SOURCE EXCERPT:
- - - - -

As the longest presidential campaign in United States history enters its last week, thousands of Swiss Americans are considering their political allegiances.
swissinfo spoke to a Republican, a Democrat and an undecided voter, and all three – despite different political views – believe the race is far from over and that much could happen before the November 4 vote.
Most polls have placed Barack Obama, the Democratic candidate, ahead of John McCain, the Republican. But the tone of both camps has become sharper and McCain has vowed an underdog victory with little more than a week of campaigning remaining.
Three Swiss Americans – Beat Reinhart, an undecided, Republican Roland Veit and Obama-supporter Timo Kuhn – all agree that these are historic elections. Not only could the US elect its first black president, but the winner will also inherit a raft of serious challenges facing the country.
The country's new chief executive must deal with wars in Iraq and Afghanistan, climate and energy issues, the country's social- and health-insurance problems, and a financial crisis that has hit the American economy hard.
Disappointed by both
"The most important factor is the economic crisis," Beat Reinhart told swissinfo. "It not only presents the US with huge problems but also for the globalised world."
Reinhart, a banker, is disappointed by both candidates. "Neither McCain nor Obama has understood how to present the people with a feasible way out of this crisis," he said.
The world's biggest economy needs a leader with the proper executive skills, he believes. "We are facing a very difficult decision," says Reinhart. "This crisis is a wake-up call for our economy, for the structure of our system."
Still, he has not decided who will receive his vote. "I wish I had a better choice," he says of his dilemma. "It is a question of who I can trust more to lead this country through the difficult times ahead."
"Obama is eloquent and can formulate his messages to appeal to many voters. He has a relaxed, calm and experienced persona." Reinhart does not agree with Republicans who assail the candidate's lack of experience.
John McCain probably has a more thorough understanding of the issues, he believes, but his communication is less clear. "He can attract a lot of people through his personal story – the war hero and long-time senator who has done so much for this country."
For entrepreneur Roland Veit, McCain must be elected. "With the socialist Obama, the US will slide deeper into crisis," he said.
Veit has for years been a member of the Republican Party and the fact that he is not a US citizen and cannot vote does not keep him from holding clear political opinions and financially supporting his party.
Veit would have nevertheless preferred a different candidate.
"My dream candidate would have been Mitt Romney," he said. The former governor of Massachusetts would have brought an experience to economic matters that's urgently needed, says Veit.
"McCain is actually too liberal in certain respects. But he is without a doubt a respectable man, a patriot and an American hero."
Obama is a populist socialist, seducing the masses with too many promises, Veit believes. "Who will pay for everything?" he asks of the Democrat's platform.
"With Obama's tax plans, I am clearly biased. I would be in the five per cent that does not benefit and needs to pay more taxes."

- - - - -

SUPPLIED ENTRIES:
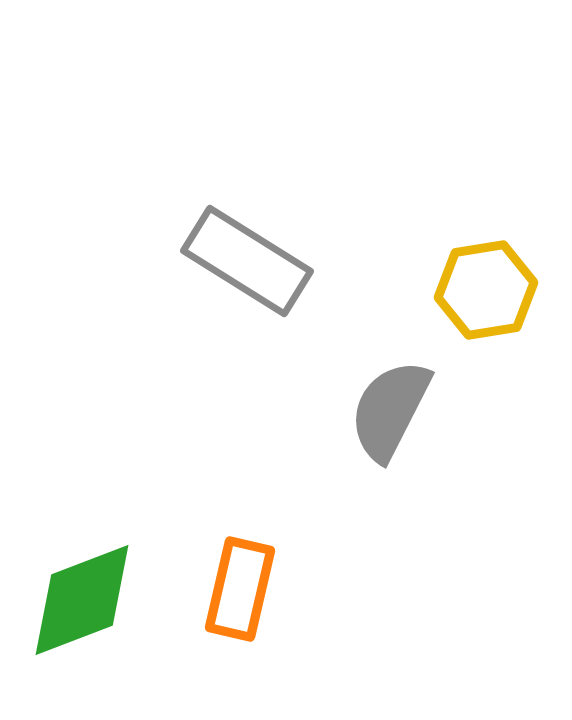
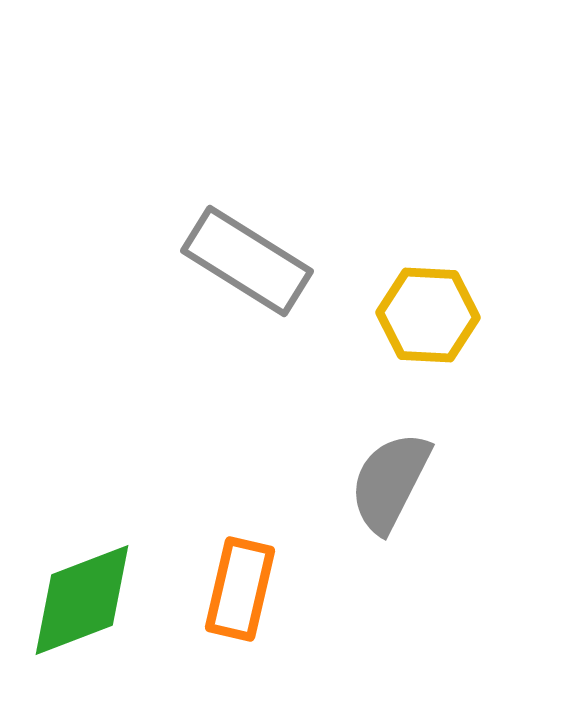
yellow hexagon: moved 58 px left, 25 px down; rotated 12 degrees clockwise
gray semicircle: moved 72 px down
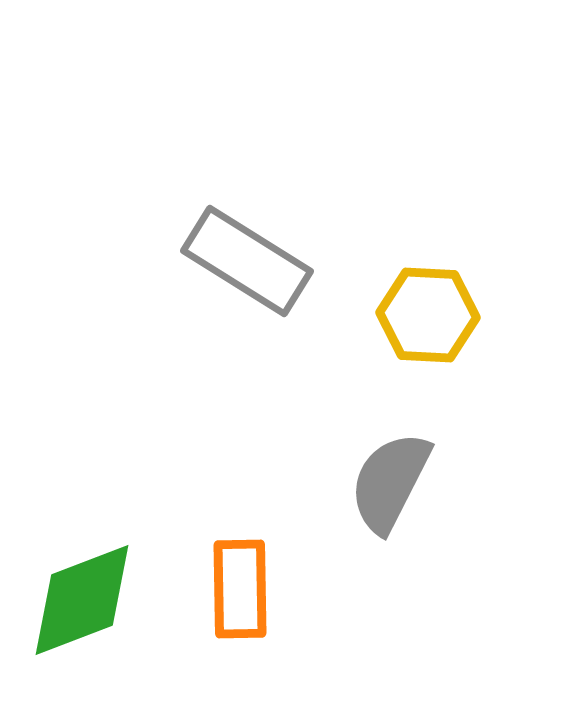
orange rectangle: rotated 14 degrees counterclockwise
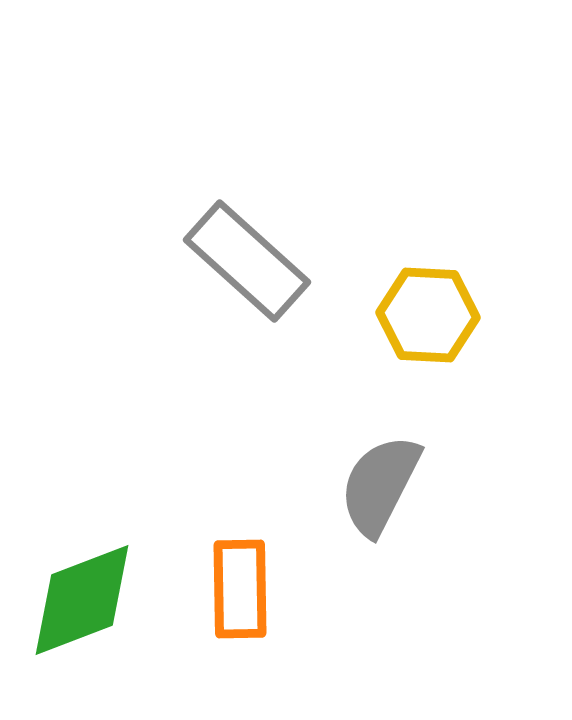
gray rectangle: rotated 10 degrees clockwise
gray semicircle: moved 10 px left, 3 px down
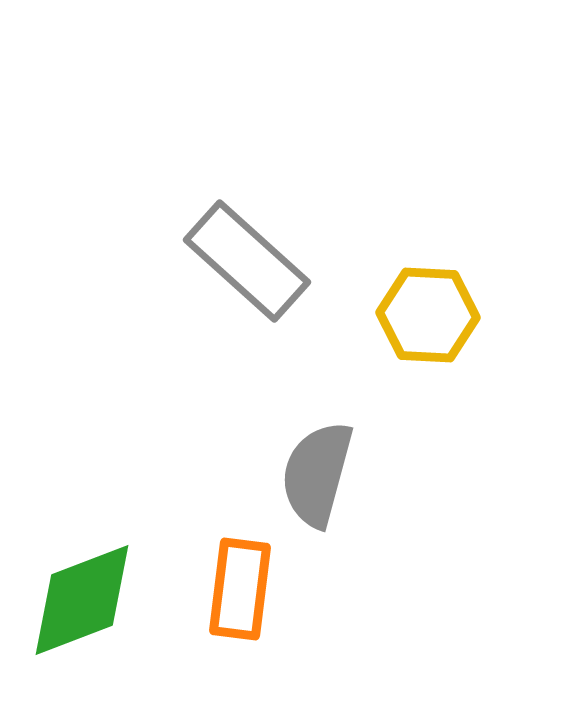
gray semicircle: moved 63 px left, 11 px up; rotated 12 degrees counterclockwise
orange rectangle: rotated 8 degrees clockwise
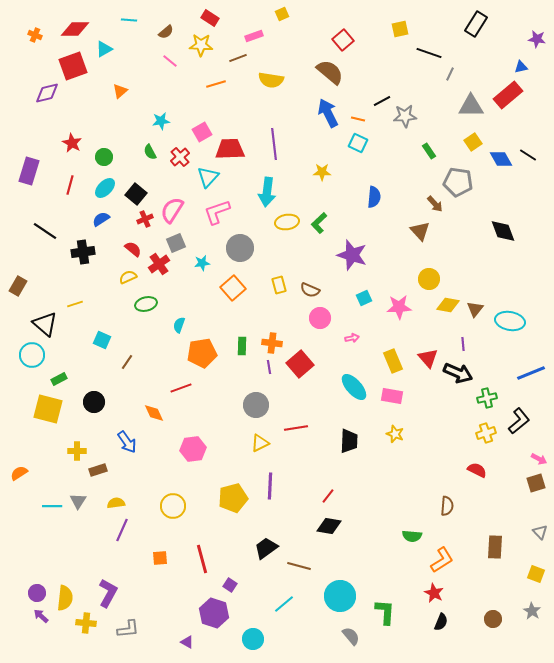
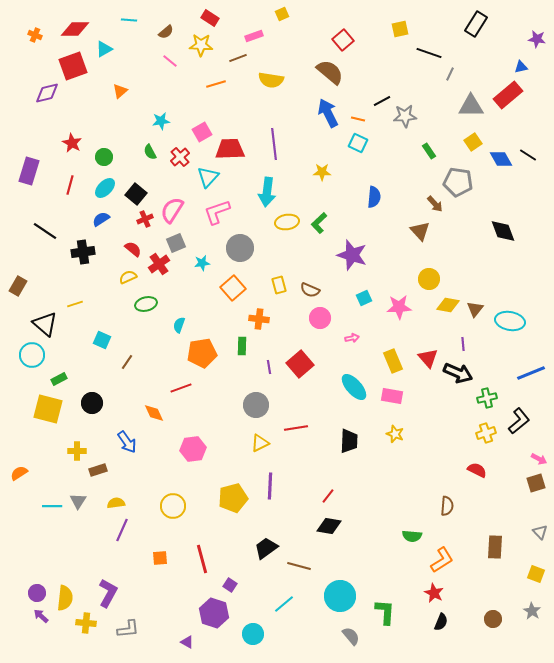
orange cross at (272, 343): moved 13 px left, 24 px up
black circle at (94, 402): moved 2 px left, 1 px down
cyan circle at (253, 639): moved 5 px up
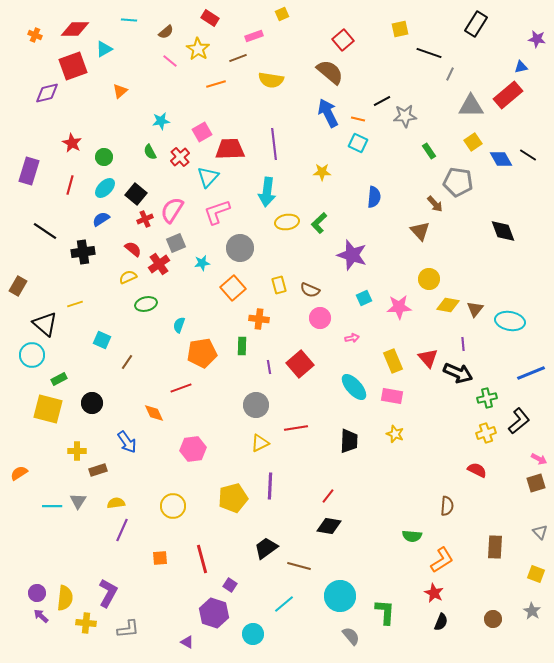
yellow star at (201, 45): moved 3 px left, 4 px down; rotated 30 degrees clockwise
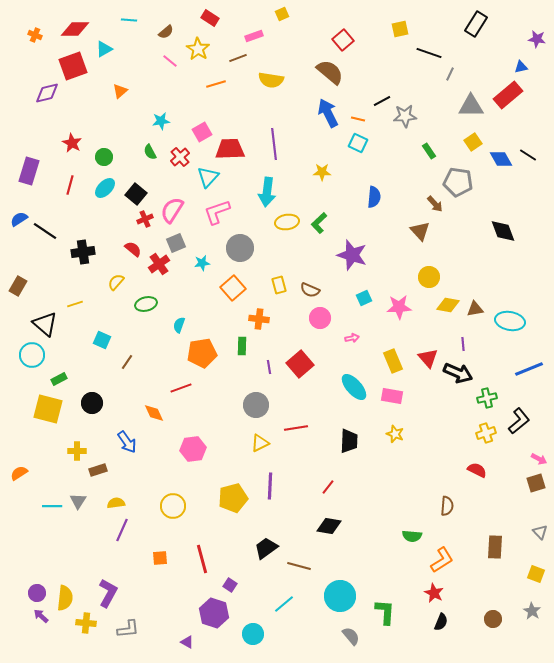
blue semicircle at (101, 219): moved 82 px left
yellow semicircle at (128, 277): moved 12 px left, 5 px down; rotated 24 degrees counterclockwise
yellow circle at (429, 279): moved 2 px up
brown triangle at (475, 309): rotated 42 degrees clockwise
blue line at (531, 373): moved 2 px left, 4 px up
red line at (328, 496): moved 9 px up
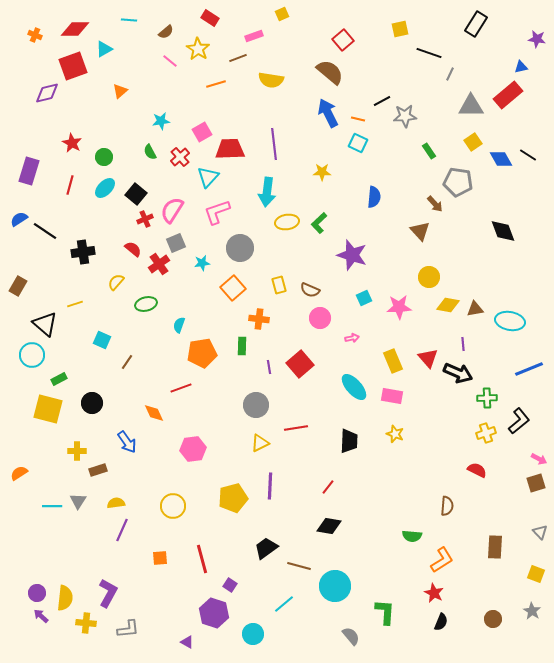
green cross at (487, 398): rotated 12 degrees clockwise
cyan circle at (340, 596): moved 5 px left, 10 px up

- - - - -

STATED TASK 1:
In the article on Swiss American voters, write out the stretch from "John McCain probably" through "a different candidate.".
STATED TASK 2:
Answer these questions from the article on Swiss American voters:
(a) On what date is the vote held?
(b) What is Beat Reinhart's occupation?
(c) Who does Roland Veit say would have been his dream candidate?

EXERCISE RESPONSE 1:
John McCain probably has a more thorough understanding of the issues, he believes, but his communication is less clear. "He can attract a lot of people through his personal story – the war hero and long-time senator who has done so much for this country."
For entrepreneur Roland Veit, McCain must be elected. "With the socialist Obama, the US will slide deeper into crisis," he said.
Veit has for years been a member of the Republican Party and the fact that he is not a US citizen and cannot vote does not keep him from holding clear political opinions and financially supporting his party.
Veit would have nevertheless preferred a different candidate.

EXERCISE RESPONSE 2:
(a) November 4
(b) He is a banker.
(c) Mitt Romney